Id. (citation omitted).

16      As noted, the circuit court found that extraordinary circumstances existed to grant relief to LMJ Imaging from the default judgment.  The extraordinary circumstances were the arbitration clause within the parties’ contract that required the parties to submit all disputes, “other than collection matters,” to arbitration.  The applicability of this clause and the fact that GE Healthcare was aware of the issues concerning the MRI Machine prior to filing its lawsuit were factors in the circuit court’s decision.

17      Reviewing the circuit court’s decision, we acknowledge that it did not exhaustively consider the five interest of justice factors outlined in Miller.  Nonetheless, because the court’s decision is discretionary, we look for reasons to sustain it and will independently review the record to determine whether it properly exercised its discretion and whether the facts provide support for its decision.  Id., ¶30. 

18      Our independent review of the record persuades us that there is a basis for the circuit court to exercise its discretion to conclude that extraordinary circumstances existed to grant relief to LMJ Imaging from the default judgment.  We also conclude that each of the five interest of justice factors outlined in Miller is satisfied:  (1) the default judgment entered against LMJ Imaging was not the result of a conscientious, deliberate, and well-informed choice; (2) LMJ Imaging did not receive effective assistance of counsel, as evidenced by its counsel’s failure to timely respond to GE Healthcare’s complaint; (3) there has been no judicial consideration of the specific merits of GE Healthcare’s claim and the public interest in having judicial consideration of the merits outweighs the policy supporting the finality of judgments;[3] (4) LMJ Imaging has a meritorious defense to GE Healthcare’s claim stemming from its issues with the MRI machine; and
(5) it was not inequitable to GE Healthcare to set aside the default judgment because it should never have been in the position to receive it.  On this last point, we agree with the circuit court that the parties’ dispute should have been submitted to arbitration and that GE Healthcare inappropriately filed its case in the court.

19      Finally, GE Healthcare submits that, even if the parties’ dispute was subject to arbitration, the circuit court should not have dismissed the matter.  On this last issue, we agree with GE Healthcare.  Under Wis. Stat. § 788.02, the dismissal of GE Healthcare’s complaint was inappropriate because that statute calls for the circuit court to stay an action pending arbitration rather than dismiss it.  Accordingly, we reverse the portion of the order dismissing GE Healthcare’s action against LMJ Imaging.

            By the Court.—Order affirmed in part and reversed in part.

            This opinion will not be published.  See Wis. Stat. Rule 809.23(1)(b)5.

 

 


 



[1]  All references to the Wisconsin Statues are to the 2011-12 version.

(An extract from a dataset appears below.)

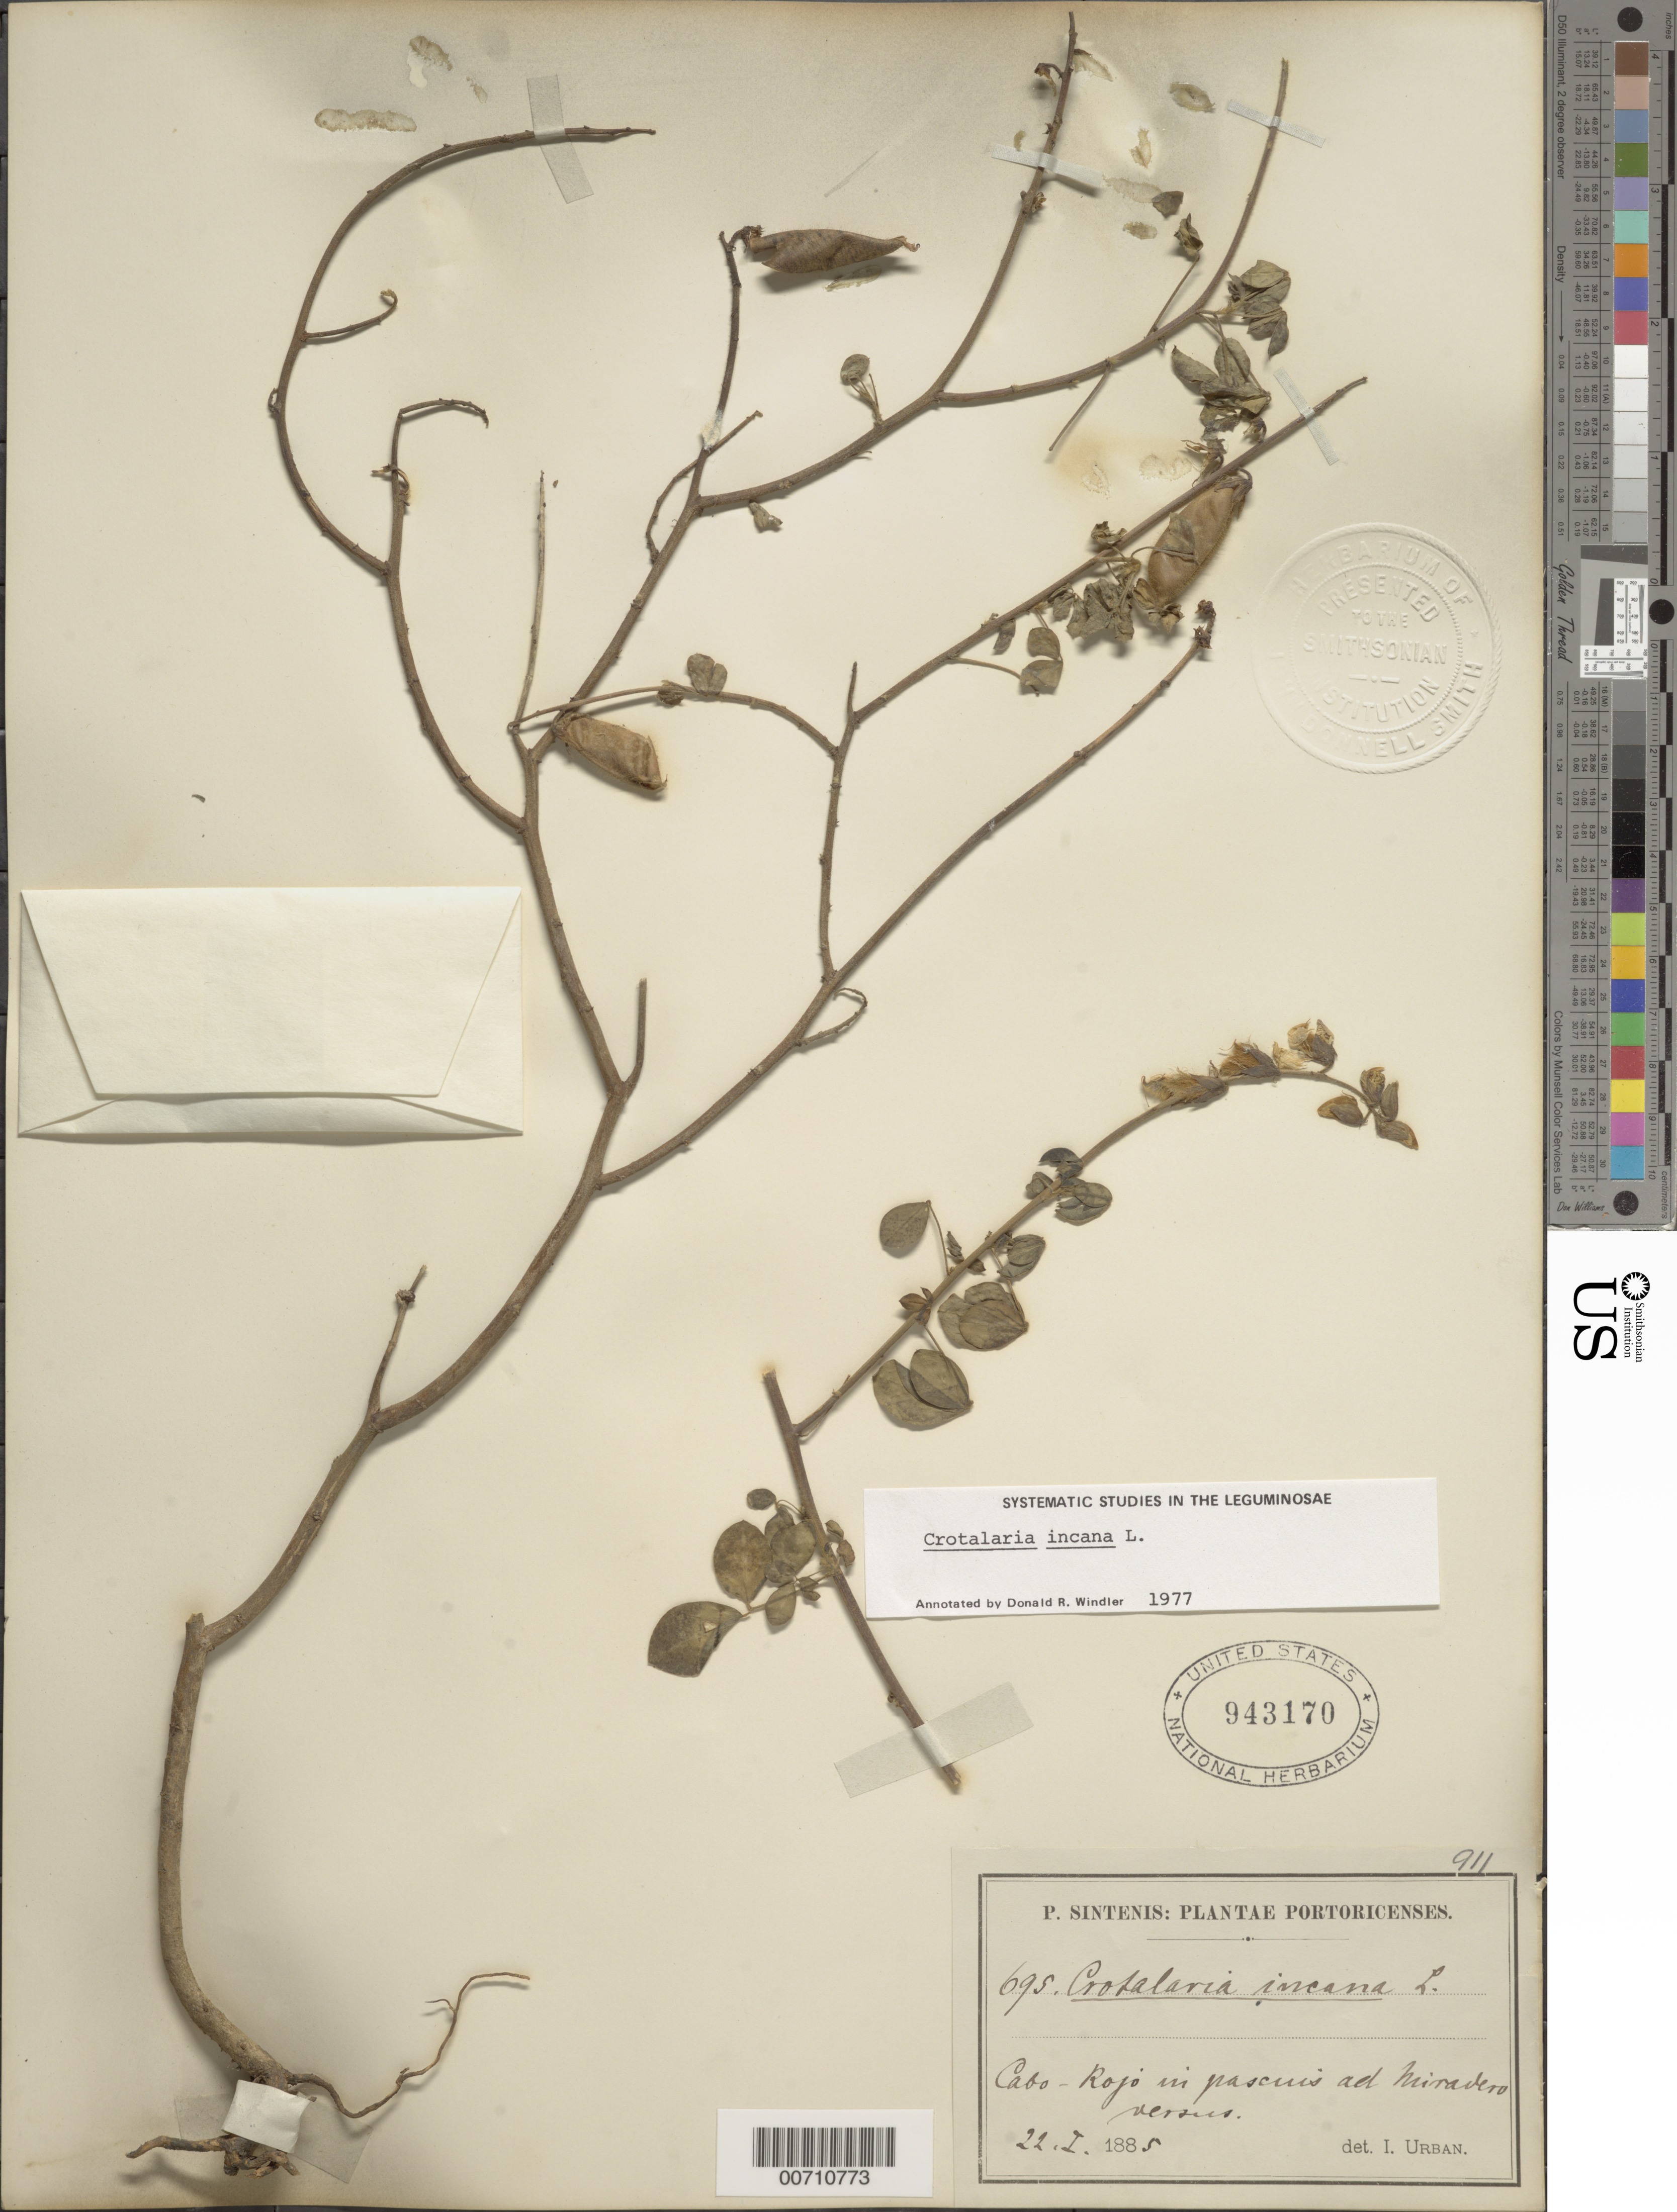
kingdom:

[2]  GE Healthcare also maintains that LMJ Imaging did not establish “excusable neglect” under Wis. Stat. § 806.07(1)(a).  Because the circuit court did not find “excusable neglect” in this case, and because LMJ Imaging does not argue on appeal that its failure to timely respond to GE Healthcare’s complaint was the result of “excusable neglect,” we do not address this issue further.

[3]  In examining this factor, we are mindful of the fact that appellate courts regard default judgments with particular disfavor.  See, e.g., Miller v. Hanover Ins. Co., 2010 WI 75, ¶31, 326 Wis. 2d 640, 785 N.W.2d 493.